REQUIRED WORK:
Where in the data does the word "Sonaimuri" appear? Find those lines and copy them.

MATERIAL SHOWN:
§ §

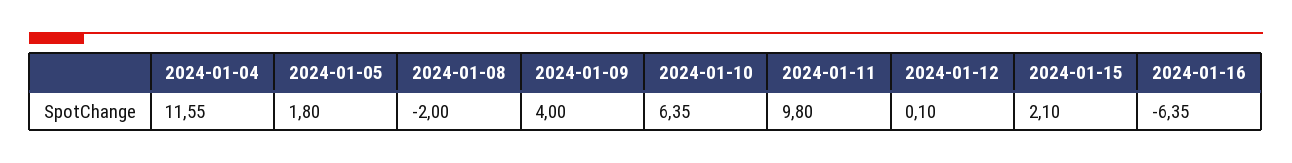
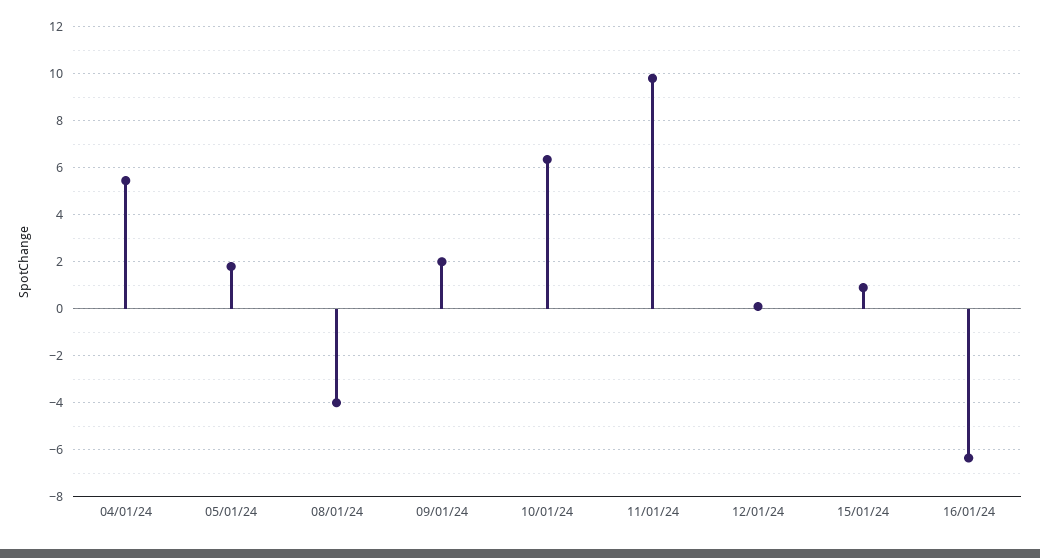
  {
-   "2024-01-04": 11.55,
+   "2024-01-04": 5.5,
    "2024-01-05": 1.8,
-   "2024-01-08": -2,
+   "2024-01-08": -4,
-   "2024-01-09": 4,
+   "2024-01-09": 2,
    "2024-01-10": 6.35,
    "2024-01-11": 9.8,
    "2024-01-12": 0.1,
-   "2024-01-15": 2.1,
+   "2024-01-15": 1,
    "2024-01-16": -6.35
  }

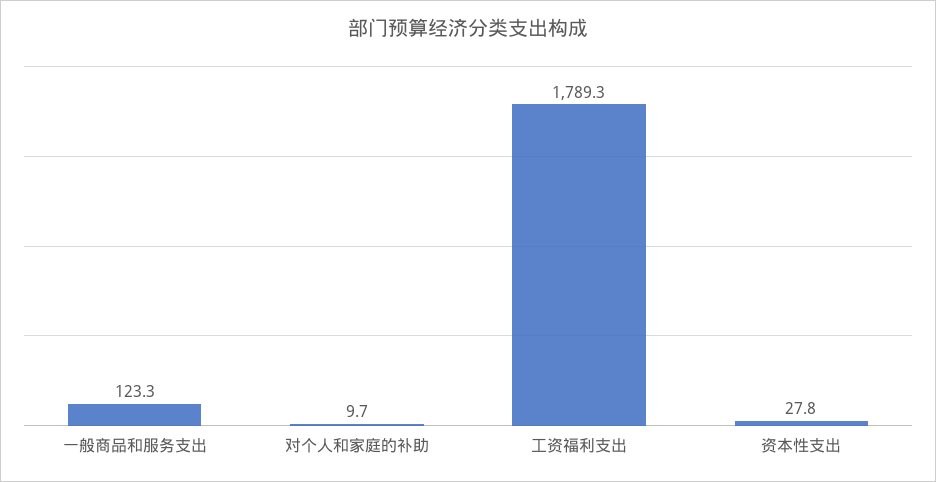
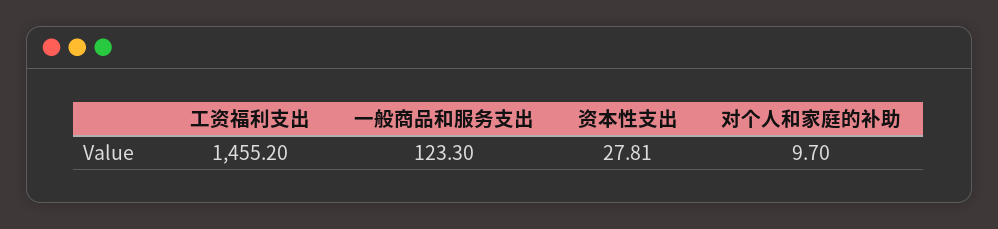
  {
    "一般商品和服务支出": 123.3,
    "对个人和家庭的补助": 9.7,
-   "工资福利支出": 1789.3,
+   "工资福利支出": 1455.2,
    "资本性支出": 27.81
  }

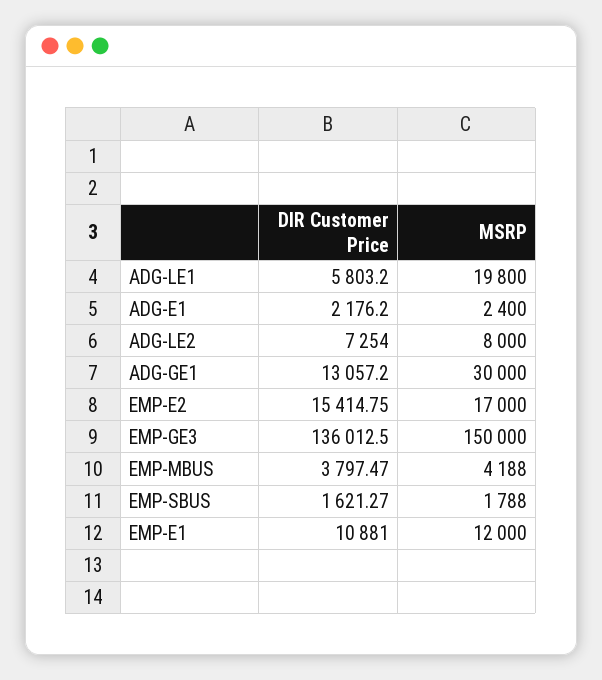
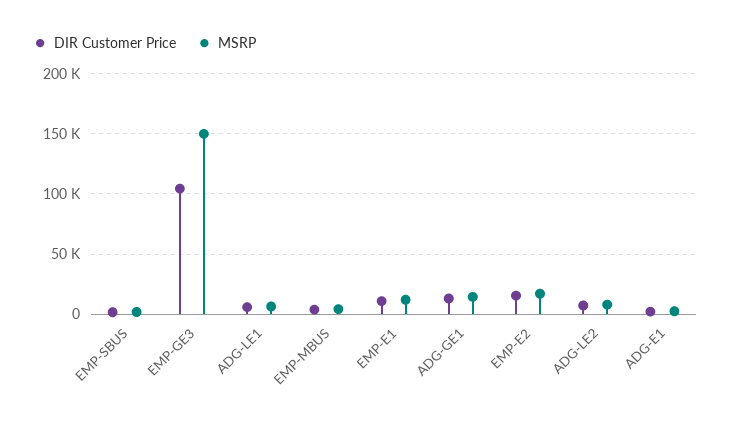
  {
    "DIR Customer Price": {
      "ADG-LE1": 5803.2,
      "ADG-E1": 2176.2,
      "ADG-LE2": 7254,
      "ADG-GE1": 13057.2,
      "EMP-E2": 15414.75,
-     "EMP-GE3": 136012.5,
+     "EMP-GE3": 105000,
      "EMP-MBUS": 3797.47,
      "EMP-SBUS": 1621.27,
      "EMP-E1": 10881
    },
    "MSRP": {
-     "ADG-LE1": 19800,
+     "ADG-LE1": 5000,
      "ADG-E1": 2400,
      "ADG-LE2": 8000,
-     "ADG-GE1": 30000,
+     "ADG-GE1": 15000,
      "EMP-E2": 17000,
      "EMP-GE3": 150000,
      "EMP-MBUS": 4188,
      "EMP-SBUS": 1788,
      "EMP-E1": 12000
    }
  }

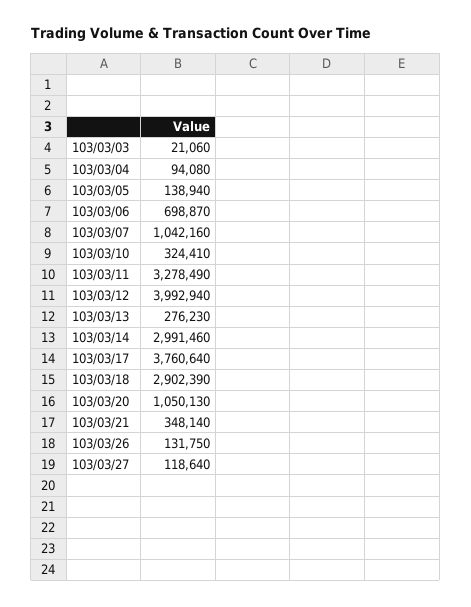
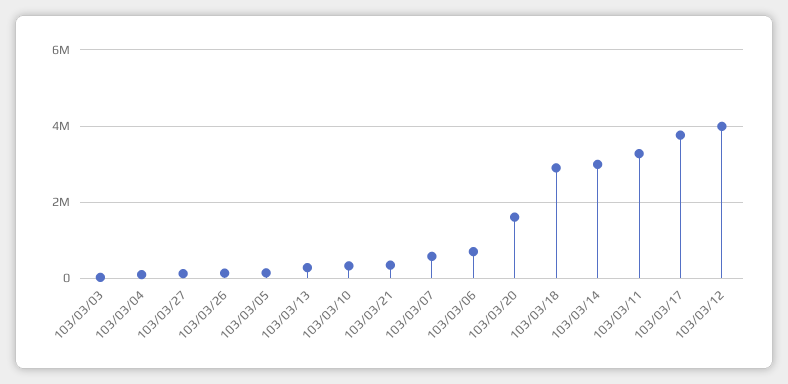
  {
    "103/03/03": 21060,
    "103/03/04": 94080,
    "103/03/05": 138940,
    "103/03/06": 698870,
-   "103/03/07": 1042160,
+   "103/03/07": 600000,
    "103/03/10": 324410,
    "103/03/11": 3278490,
    "103/03/12": 3992940,
    "103/03/13": 276230,
    "103/03/14": 2991460,
    "103/03/17": 3760640,
    "103/03/18": 2902390,
-   "103/03/20": 1050130,
+   "103/03/20": 1600000,
    "103/03/21": 348140,
    "103/03/26": 131750,
    "103/03/27": 118640
  }

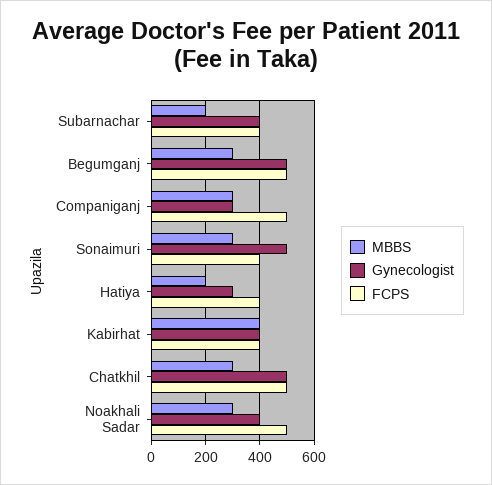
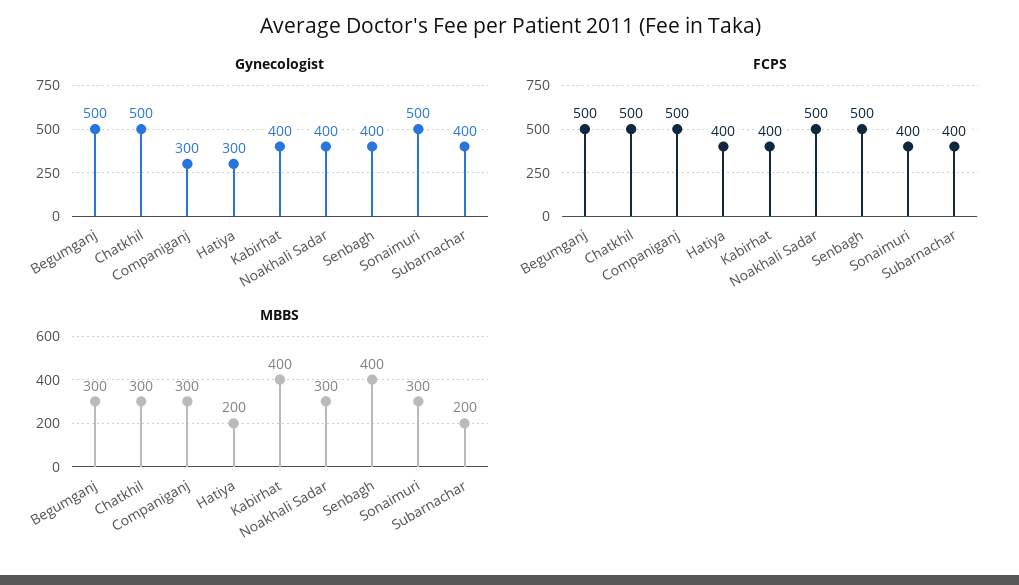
  {
    "MBBS": {
      "Subarnachar": 200,
      "Begumganj": 300,
      "Companiganj": 300,
      "Sonaimuri": 300,
      "Hatiya": 200,
      "Kabirhat": 400,
      "Chatkhil": 300,
-     "Noakhali Sadar": 300
+     "Noakhali Sadar": 300,
+     "Senbagh": 400
    },
    "Gynecologist": {
      "Subarnachar": 400,
      "Begumganj": 500,
      "Companiganj": 300,
      "Sonaimuri": 500,
      "Hatiya": 300,
      "Kabirhat": 400,
      "Chatkhil": 500,
-     "Noakhali Sadar": 400
+     "Noakhali Sadar": 400,
+     "Senbagh": 400
    },
    "FCPS": {
      "Subarnachar": 400,
      "Begumganj": 500,
      "Companiganj": 500,
      "Sonaimuri": 400,
      "Hatiya": 400,
      "Kabirhat": 400,
      "Chatkhil": 500,
-     "Noakhali Sadar": 500
+     "Noakhali Sadar": 500,
+     "Senbagh": 500
    }
  }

§ §

RESPONSE TO THIS TASK:
      "Sonaimuri": 300,
      "Sonaimuri": 500,
      "Sonaimuri": 400,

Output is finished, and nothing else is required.